Et depuis quarante ans si ce n’est davantage
cet homme vivait chaste à son sixième étage
et, n’étant pas auprès des femmes très hardi
se masturbait pudiquement chaque mardi
après avoir éteint sa lampe : il est mort vierge
sans avoir soupçonné l’amour de sa concierge.
Au moins un lustre
s’est coulé
depuis qu’un lustre
s’est écroulé.
[…]
-« Son cœur était comm’ci, comme’ça,
« il faisait ci, il faisait ça,
« son cœur par-ci, son cœur par-là
« et caeteri, et caetera
« et patati et patata
« de Profundis et tra la la ! »
PSEUDO-SONNET ASIATIQUE ET LITTERAIRE
L’Extrême-Orient s’européanise de plus en plus :
l’Inde, le Japon, la Chine, la presqu’île Indochinoise
dévorent aujourd’hui nos romans et nos brochures.
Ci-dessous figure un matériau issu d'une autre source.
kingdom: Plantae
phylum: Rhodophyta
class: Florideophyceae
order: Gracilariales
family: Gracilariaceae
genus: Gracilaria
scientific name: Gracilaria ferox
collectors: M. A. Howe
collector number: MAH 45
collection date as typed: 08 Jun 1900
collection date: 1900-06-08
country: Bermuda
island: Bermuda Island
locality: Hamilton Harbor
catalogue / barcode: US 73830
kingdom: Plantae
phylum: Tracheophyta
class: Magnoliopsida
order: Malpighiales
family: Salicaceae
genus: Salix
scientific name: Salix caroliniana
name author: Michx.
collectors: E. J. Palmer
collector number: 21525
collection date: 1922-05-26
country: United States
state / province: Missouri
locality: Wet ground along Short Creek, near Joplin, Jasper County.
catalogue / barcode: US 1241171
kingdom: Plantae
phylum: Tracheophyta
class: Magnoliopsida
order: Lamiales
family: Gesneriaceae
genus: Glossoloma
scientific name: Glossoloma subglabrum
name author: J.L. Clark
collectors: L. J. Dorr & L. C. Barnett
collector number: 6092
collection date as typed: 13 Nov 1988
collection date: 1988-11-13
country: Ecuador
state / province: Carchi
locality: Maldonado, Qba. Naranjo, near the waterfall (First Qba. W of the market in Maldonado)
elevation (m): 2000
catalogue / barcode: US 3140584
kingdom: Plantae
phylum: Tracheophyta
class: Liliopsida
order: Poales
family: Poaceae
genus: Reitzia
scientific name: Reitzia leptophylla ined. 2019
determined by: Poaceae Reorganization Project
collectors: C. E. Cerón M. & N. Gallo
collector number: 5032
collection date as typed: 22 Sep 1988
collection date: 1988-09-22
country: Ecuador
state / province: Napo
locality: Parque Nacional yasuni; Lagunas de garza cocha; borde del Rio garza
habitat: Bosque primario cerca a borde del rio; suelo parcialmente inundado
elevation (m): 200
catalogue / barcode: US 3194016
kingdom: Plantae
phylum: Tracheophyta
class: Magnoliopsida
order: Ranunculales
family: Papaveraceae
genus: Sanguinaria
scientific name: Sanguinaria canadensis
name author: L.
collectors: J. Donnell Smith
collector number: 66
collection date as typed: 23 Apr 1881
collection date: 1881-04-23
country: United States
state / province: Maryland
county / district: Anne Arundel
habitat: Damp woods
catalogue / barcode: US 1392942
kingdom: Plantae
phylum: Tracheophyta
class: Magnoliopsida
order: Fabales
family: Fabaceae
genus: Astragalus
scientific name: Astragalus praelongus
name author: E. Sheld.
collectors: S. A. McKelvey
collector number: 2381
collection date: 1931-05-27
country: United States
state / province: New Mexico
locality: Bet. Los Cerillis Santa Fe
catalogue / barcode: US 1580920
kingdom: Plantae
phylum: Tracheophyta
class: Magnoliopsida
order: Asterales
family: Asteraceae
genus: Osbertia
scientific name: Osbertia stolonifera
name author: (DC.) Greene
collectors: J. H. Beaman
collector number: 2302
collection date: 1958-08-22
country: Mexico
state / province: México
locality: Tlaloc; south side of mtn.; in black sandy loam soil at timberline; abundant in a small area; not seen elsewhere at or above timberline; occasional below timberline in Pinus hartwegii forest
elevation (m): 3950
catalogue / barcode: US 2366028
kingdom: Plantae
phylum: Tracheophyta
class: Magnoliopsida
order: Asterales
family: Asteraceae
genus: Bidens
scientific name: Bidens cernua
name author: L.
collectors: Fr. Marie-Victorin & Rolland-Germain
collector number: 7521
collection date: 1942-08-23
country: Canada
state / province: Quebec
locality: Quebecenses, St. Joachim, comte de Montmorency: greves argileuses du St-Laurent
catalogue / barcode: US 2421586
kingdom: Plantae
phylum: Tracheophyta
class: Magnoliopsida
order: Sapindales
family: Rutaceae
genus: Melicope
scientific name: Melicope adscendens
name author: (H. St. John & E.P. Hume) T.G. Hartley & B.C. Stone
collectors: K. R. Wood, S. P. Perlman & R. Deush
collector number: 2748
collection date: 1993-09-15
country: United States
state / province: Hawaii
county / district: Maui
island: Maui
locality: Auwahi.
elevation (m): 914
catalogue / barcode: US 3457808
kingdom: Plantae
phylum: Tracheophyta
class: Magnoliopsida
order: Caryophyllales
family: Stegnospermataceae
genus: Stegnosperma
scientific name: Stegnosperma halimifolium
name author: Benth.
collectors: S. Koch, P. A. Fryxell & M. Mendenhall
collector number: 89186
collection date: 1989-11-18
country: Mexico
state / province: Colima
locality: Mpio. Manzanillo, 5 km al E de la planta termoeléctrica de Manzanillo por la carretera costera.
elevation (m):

Thélesphore Coulaud, juge de paix.
Emmi les hauts roseaux, les rotangs et les joncs que
réfléchit l’étang mauve où nagent les cyprins,
la frêle Hadja-Sari, fille des mandarins
au teint jaune citrin navigue dans sa jonque ;
la salangane vole, effroi des moucherolles*,
à son nid de fucus, potage expectatif ;
un friselis frivole affole les corolles
des lotus fiers d’avoir Loti pour génitif ;
on entend miauler un tigre dans les jungles.
Or, de ses doigts menus que terminent des ongles
pointus, Hadja-Sari, princesse de Bangkok,
avec un geste mièvre et des mines jolies,
feuillette, abandonnant la rame à ses coolies,
un roman très cochon que signa Paul de Kock.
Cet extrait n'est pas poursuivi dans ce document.